### DOCUMENT SECTION
++++++++++
# Soundstream davinci cooked



## 6.7powerstroke (Jan 13, 2016)

I have had a Davinci amp sitting on a shelf in my basement since about 2000. I traded some other soundstream stuff for it, and had plans to put it in my boat. Never had time to put it all together. Two days ago, I brought it upstairs and disassembled it. ( I figured there would be something wrong with it,thats just how my luck goes) Anyway, in three different areas on the main circuit board, there are three or four burned resistors in each area. I am wondering if someone sells the circuit board, so I dont have to use this as a boat anchor. Thanks in advance for any help.


----------



## glockcoma (Dec 22, 2015)

Any pics? Are you handy with a soldering iron?
Depending on surrounding damage it might not be that hard of a repair.


----------



## 6.7powerstroke (Jan 13, 2016)

I will try to get pics of the damage on here soon. My soldering attempts have looked like Michael J Fox on redbull gave it a go. I dont want to make a bad thing worse. I can solder wires together, but when it comes to components this close together, I will leave it up to the pros. Besides, how do I know if there are any components that physically look ok, but are junk on the inside?
++++++++++
### AVAILABLE DATA
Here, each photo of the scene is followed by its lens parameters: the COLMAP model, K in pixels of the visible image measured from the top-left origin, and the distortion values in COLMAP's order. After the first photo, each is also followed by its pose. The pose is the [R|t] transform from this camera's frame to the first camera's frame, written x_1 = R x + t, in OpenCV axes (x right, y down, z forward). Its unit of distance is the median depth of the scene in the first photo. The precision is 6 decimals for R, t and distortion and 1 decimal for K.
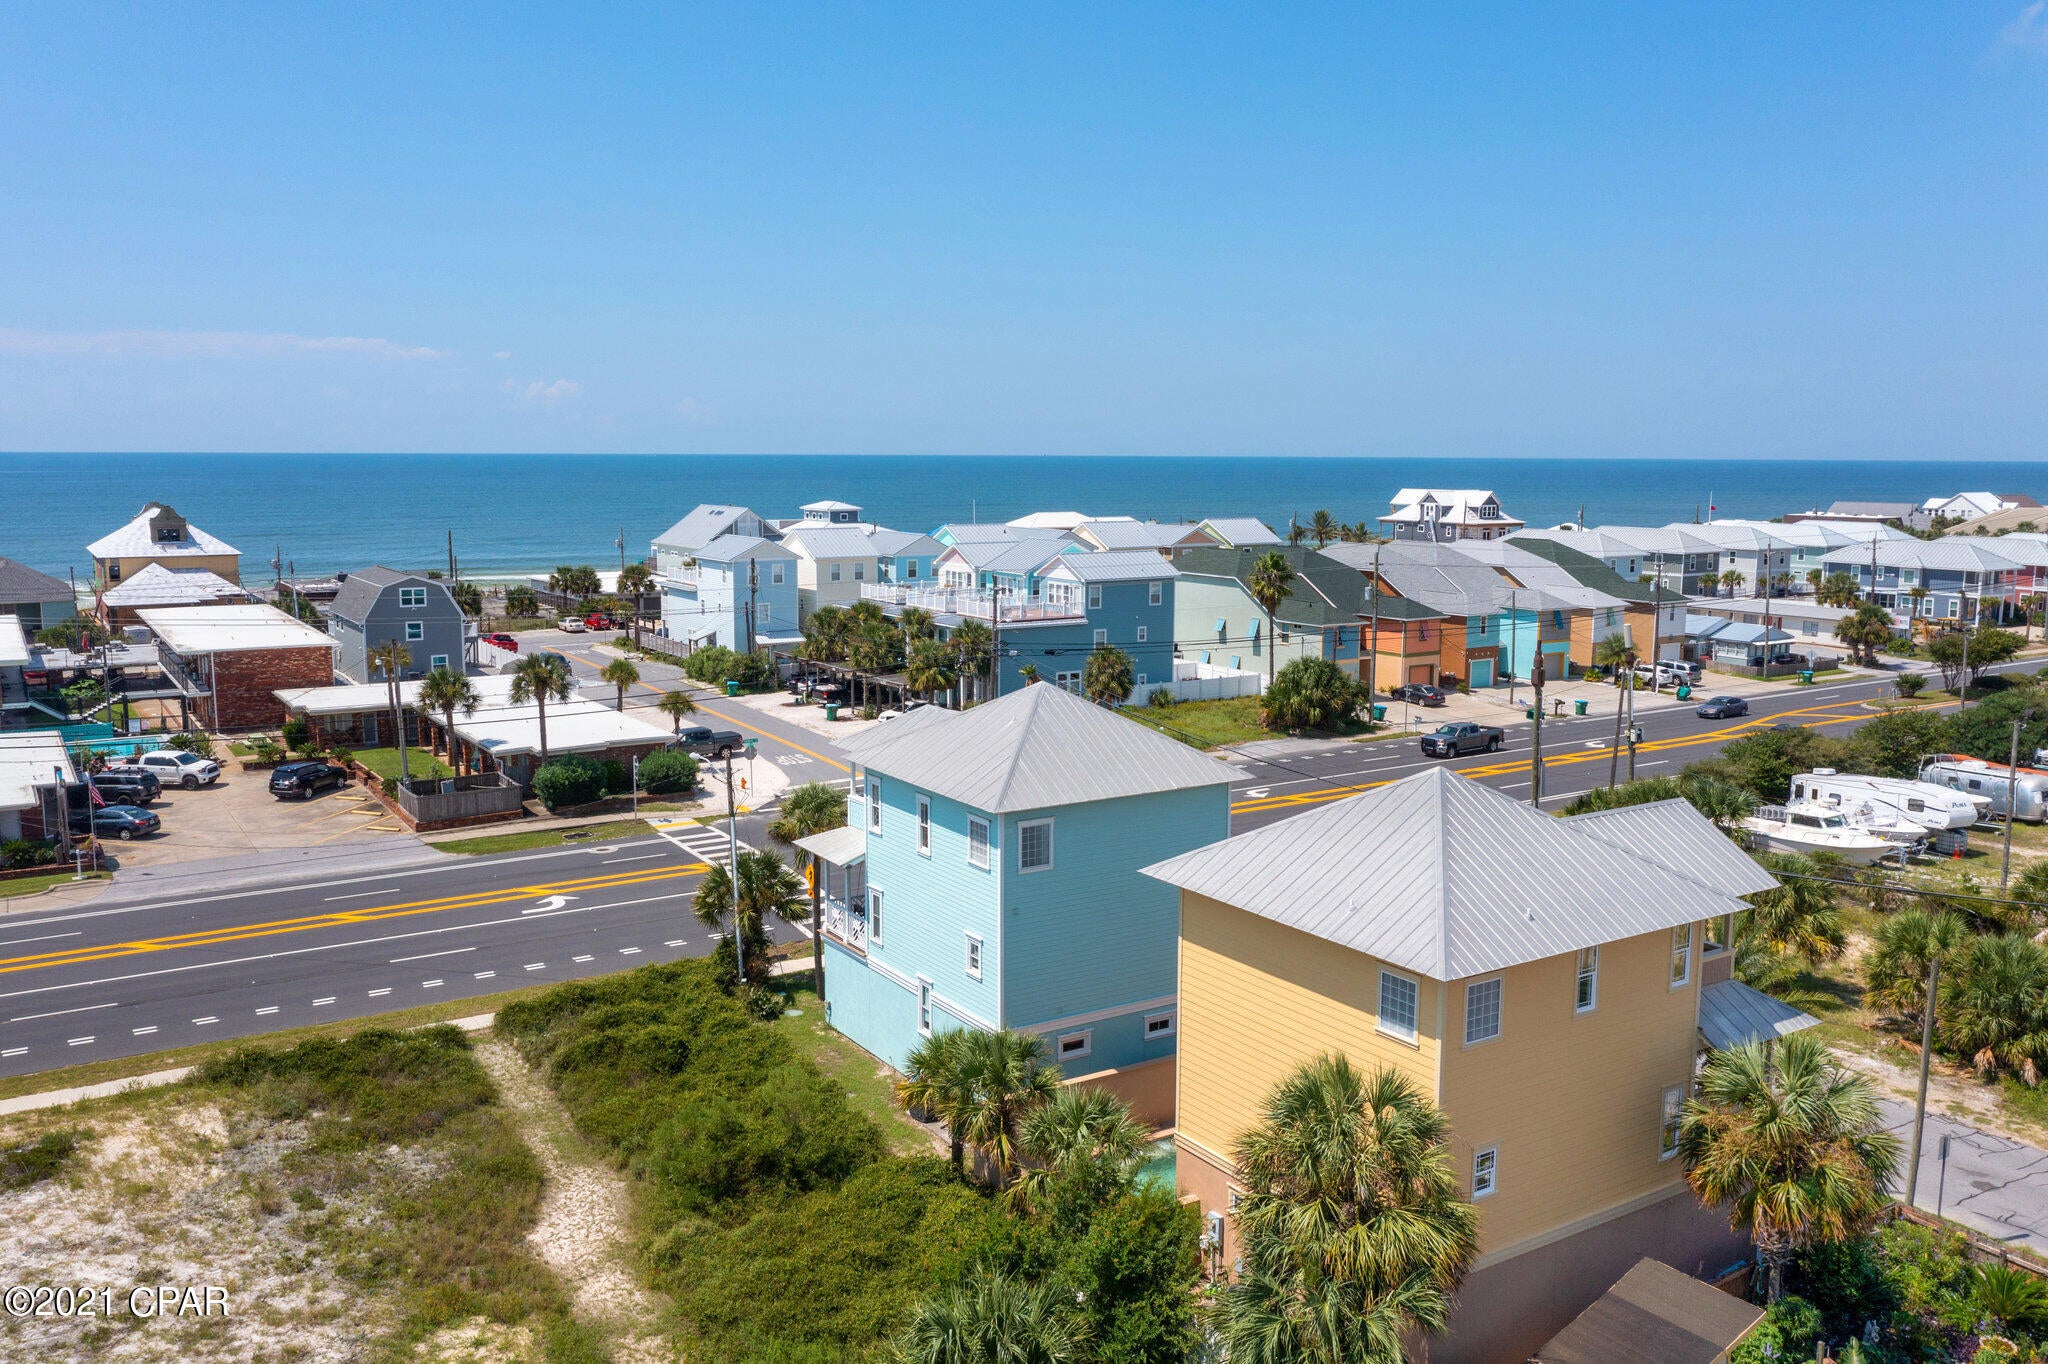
++++++++++
Resume the forum thread above about the Soundstream Davinci amp with burned resistors, starting right after its final post.

----------



## Victor_inox (Apr 27, 2012)

pictures of churred components will help.


----------



## 6.7powerstroke (Jan 13, 2016)

Having trouble getting pictures together of the fried parts inside my davinci. Ive been busy, and trying to get my wife to use her smartphone to take the pictures and load them on here has been unsuccessful. Does anyone know where I could find a circuit diagram for this amp, so I can figure out the correct type of parts that I need? Thanks in advance.


----------



## 6.7powerstroke (Jan 13, 2016)

Hopefully these ****ty pictures will show the barbecue.


----------



## KSakai (Jul 31, 2015)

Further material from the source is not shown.